Consegna:
Riproduci tale e quale tutta la parte della sentenza che va da "1 Uno Stato" fino a "da una direttiva.", estremi inclusi.

##### Brano scelto

Sentenza della Corte (Sesta Sezione) del 6 luglio 2000.
Commissione delle Comunità europee contro Regno del Belgio.
Inadempimento da parte di uno Stato - Mancata attuazione della direttiva 91/271/CEE.
Causa C-236/99.

Raccolta della Giurisprudenza 2000 I-05657

ECLI identifier: ECLI:EU:C:2000:374

61999J0236

Sentenza della Corte (Sesta Sezione) del 6 luglio 2000. - Commissione delle Comunità europee contro Regno del Belgio. - Inadempimento da parte di uno Stato - Mancata attuazione della direttiva 91/271/CEE. - Causa C-236/99.

raccolta della giurisprudenza 2000 pagina I-05657


Massima
Parti
Motivazione della sentenza
Decisione relativa alle spese
Dispositivo

Parole chiave


1 Stati membri - Obblighi - Attuazione delle direttive - Inadempimento - Giustificazione - Inammissibilità

(Art. 226 CE)

2 Ricorso per inadempimento - Diritto di agire della Commissione - Esercizio discrezionale

(Art. 226 CE)

3 Stati membri - Obblighi - Attuazione delle direttive - Inadempimento - Dispozione di una direttiva che consente agli Stati membri di chiedere una proroga del termine di attuazione - Giustificazione fondata sulla mancanza di motivazione del diniego della Commissione di prorogare il detto termine - Inammissibilità

(Art. 226 CE)

Massima


1 Uno Stato membro non può eccepire situazioni del suo ordinamento giuridico interno, ivi comprese quelle che derivano dalla sua organizzazione federale, per giustificare l'inosservanza degli obblighi e dei termini imposti da una direttiva.

(v. punto 23)

2 Nel sistema istituito dall'art. 226 CE, la proposizione del ricorso per inadempimento rientra nel potere discrezionale della Commissione. Pertanto, l'esercizio di tale potere non può essere oggetto di valutazione di opportunità da parte della Corte.

(v. punto 28)

3 Il mancato rispetto, da parte di uno Stato membro, degli obblighi previsti da una direttiva non può essere giustificato dalla circostanza che la Commissione non ha motivato il proprio rifiuto di prorogare il termine di attuazione stabilito dalla direttiva medesima, e ciò anche nel caso in cui la direttiva consente alle autorità nazionali di presentare alla Commissione una richiesta intesa ad ottenere una proroga del detto termine.

##########
##### Dati registrati

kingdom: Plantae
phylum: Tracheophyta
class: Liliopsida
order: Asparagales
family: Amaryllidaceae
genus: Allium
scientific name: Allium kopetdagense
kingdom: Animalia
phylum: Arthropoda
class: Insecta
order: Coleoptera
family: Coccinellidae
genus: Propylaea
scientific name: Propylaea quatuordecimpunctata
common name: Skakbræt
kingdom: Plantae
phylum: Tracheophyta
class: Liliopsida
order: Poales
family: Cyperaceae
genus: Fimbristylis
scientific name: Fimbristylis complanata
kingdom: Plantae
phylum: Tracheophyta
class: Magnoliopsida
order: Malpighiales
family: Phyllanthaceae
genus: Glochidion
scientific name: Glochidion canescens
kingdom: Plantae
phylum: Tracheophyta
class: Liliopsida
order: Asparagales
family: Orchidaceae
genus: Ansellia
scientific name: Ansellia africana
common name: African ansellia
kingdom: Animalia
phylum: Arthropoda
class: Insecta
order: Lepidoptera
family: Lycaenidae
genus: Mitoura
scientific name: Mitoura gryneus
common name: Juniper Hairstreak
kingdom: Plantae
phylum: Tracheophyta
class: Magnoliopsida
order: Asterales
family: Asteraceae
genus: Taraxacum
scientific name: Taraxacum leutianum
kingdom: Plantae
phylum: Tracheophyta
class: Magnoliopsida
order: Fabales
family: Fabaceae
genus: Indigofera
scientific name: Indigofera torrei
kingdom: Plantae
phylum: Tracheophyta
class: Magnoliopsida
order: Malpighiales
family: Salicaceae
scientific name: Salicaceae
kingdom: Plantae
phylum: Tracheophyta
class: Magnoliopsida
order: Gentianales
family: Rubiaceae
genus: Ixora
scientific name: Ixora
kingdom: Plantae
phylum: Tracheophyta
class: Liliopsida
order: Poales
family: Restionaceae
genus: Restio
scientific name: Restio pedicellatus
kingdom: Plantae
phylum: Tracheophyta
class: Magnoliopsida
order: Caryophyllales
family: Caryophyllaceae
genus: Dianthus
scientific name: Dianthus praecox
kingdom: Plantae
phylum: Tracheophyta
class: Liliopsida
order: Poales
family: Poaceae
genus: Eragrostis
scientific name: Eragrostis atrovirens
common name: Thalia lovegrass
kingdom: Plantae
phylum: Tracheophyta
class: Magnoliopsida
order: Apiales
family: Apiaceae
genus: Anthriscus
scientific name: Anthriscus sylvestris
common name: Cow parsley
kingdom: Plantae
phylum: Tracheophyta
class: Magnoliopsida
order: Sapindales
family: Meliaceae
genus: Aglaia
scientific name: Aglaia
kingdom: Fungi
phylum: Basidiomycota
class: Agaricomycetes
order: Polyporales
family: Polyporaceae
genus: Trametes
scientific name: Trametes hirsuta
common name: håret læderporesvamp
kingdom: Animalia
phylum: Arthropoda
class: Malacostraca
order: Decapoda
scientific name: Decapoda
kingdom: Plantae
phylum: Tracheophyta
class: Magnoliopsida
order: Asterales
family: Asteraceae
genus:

##########

Soluzione:
1 Uno Stato membro non può eccepire situazioni del suo ordinamento giuridico interno, ivi comprese quelle che derivano dalla sua organizzazione federale, per giustificare l'inosservanza degli obblighi e dei termini imposti da una direttiva.